-- Records for processing follows --

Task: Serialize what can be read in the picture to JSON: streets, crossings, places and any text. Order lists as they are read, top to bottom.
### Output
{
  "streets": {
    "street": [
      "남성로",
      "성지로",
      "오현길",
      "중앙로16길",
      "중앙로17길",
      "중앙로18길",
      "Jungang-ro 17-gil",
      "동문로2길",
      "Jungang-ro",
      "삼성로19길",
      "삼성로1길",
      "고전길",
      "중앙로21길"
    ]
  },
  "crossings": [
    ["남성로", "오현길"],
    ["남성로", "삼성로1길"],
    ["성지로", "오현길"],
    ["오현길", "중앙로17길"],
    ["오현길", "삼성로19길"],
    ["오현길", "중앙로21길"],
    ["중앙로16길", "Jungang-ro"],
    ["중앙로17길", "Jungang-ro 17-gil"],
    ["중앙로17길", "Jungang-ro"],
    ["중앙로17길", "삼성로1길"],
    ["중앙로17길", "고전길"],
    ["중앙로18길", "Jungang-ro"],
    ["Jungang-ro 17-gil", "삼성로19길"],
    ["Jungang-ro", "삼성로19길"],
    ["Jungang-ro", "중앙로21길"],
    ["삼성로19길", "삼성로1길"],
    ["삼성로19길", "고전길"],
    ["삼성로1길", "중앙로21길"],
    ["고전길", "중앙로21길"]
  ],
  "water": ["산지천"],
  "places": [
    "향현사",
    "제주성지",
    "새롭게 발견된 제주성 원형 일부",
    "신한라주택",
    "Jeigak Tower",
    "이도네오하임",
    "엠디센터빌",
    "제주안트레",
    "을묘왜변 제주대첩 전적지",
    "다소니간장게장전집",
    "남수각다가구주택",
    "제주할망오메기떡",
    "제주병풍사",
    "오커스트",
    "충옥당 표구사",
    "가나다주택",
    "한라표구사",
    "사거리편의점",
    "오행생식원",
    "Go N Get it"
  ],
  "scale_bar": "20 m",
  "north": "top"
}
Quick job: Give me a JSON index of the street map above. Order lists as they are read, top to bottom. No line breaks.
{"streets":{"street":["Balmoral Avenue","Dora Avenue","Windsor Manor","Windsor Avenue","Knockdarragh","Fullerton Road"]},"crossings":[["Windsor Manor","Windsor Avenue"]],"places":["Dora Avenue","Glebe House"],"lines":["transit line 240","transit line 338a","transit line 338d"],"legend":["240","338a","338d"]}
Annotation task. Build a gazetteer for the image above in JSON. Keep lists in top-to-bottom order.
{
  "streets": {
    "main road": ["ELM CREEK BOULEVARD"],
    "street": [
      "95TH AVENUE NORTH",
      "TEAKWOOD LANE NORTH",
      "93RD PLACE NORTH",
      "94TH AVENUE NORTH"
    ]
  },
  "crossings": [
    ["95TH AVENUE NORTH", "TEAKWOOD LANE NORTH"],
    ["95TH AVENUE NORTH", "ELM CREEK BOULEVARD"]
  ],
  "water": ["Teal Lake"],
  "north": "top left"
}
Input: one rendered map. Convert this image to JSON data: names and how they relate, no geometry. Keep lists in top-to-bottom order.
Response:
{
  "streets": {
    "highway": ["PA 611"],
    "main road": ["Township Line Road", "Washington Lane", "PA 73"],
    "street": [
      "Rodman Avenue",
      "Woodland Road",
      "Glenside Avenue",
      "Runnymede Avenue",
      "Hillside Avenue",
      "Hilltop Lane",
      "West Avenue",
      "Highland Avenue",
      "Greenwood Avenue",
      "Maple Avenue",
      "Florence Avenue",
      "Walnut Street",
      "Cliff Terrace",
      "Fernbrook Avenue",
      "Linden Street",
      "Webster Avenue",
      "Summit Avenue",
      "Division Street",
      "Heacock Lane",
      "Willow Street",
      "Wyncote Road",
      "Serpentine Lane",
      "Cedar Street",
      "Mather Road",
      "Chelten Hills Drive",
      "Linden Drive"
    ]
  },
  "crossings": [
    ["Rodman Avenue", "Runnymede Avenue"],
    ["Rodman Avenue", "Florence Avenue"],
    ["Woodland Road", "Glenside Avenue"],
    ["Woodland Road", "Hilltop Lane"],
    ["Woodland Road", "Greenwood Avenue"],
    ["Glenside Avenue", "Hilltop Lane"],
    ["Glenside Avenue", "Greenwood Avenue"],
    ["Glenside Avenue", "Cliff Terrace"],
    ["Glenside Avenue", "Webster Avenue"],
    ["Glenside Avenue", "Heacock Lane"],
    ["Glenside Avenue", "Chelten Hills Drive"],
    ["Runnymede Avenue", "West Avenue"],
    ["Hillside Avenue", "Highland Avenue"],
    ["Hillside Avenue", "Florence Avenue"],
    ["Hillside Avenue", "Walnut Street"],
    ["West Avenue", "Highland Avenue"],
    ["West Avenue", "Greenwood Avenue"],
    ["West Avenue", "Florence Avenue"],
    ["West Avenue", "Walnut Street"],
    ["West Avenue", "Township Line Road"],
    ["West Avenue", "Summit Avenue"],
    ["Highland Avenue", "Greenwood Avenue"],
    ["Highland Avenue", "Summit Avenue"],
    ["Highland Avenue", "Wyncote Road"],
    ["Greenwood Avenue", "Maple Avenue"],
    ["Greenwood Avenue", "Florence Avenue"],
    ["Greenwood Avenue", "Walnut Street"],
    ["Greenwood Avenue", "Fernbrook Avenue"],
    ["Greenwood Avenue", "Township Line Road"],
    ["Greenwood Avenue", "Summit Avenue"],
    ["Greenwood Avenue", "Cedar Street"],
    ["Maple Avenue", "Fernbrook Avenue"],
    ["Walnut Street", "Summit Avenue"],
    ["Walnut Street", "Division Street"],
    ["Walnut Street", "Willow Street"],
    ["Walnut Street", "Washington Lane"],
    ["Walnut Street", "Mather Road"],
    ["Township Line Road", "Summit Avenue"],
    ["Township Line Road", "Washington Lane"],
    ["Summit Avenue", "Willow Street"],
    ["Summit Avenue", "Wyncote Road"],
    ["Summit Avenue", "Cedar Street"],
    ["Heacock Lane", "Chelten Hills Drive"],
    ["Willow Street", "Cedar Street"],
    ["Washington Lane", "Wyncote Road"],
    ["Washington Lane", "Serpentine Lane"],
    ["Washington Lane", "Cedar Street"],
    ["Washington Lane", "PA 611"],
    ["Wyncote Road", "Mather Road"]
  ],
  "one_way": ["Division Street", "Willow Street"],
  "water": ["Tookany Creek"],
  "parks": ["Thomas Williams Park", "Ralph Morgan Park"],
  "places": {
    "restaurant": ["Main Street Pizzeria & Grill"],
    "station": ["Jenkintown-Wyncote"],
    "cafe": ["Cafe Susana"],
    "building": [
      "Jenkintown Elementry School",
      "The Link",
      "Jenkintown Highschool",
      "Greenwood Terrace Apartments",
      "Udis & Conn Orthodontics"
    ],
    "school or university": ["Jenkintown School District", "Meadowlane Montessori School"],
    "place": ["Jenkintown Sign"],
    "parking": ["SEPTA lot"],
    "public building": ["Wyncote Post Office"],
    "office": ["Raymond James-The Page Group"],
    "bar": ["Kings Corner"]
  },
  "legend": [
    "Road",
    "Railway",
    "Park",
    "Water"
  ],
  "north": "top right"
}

-- Records for processing concluded --

Once the line with "Quick job: Give" is found in the records above, print exactly that line and every line after it through the line with "Input: one rendered".

> _Solution to this problem_
Quick job: Give me a JSON index of the street map above. Order lists as they are read, top to bottom. No line breaks.
{"streets":{"street":["Balmoral Avenue","Dora Avenue","Windsor Manor","Windsor Avenue","Knockdarragh","Fullerton Road"]},"crossings":[["Windsor Manor","Windsor Avenue"]],"places":["Dora Avenue","Glebe House"],"lines":["transit line 240","transit line 338a","transit line 338d"],"legend":["240","338a","338d"]}
Annotation task. Build a gazetteer for the image above in JSON. Keep lists in top-to-bottom order.
{
  "streets": {
    "main road": ["ELM CREEK BOULEVARD"],
    "street": [
      "95TH AVENUE NORTH",
      "TEAKWOOD LANE NORTH",
      "93RD PLACE NORTH",
      "94TH AVENUE NORTH"
    ]
  },
  "crossings": [
    ["95TH AVENUE NORTH", "TEAKWOOD LANE NORTH"],
    ["95TH AVENUE NORTH", "ELM CREEK BOULEVARD"]
  ],
  "water": ["Teal Lake"],
  "north": "top left"
}
Input: one rendered map. Convert this image to JSON data: names and how they relate, no geometry. Keep lists in top-to-bottom order.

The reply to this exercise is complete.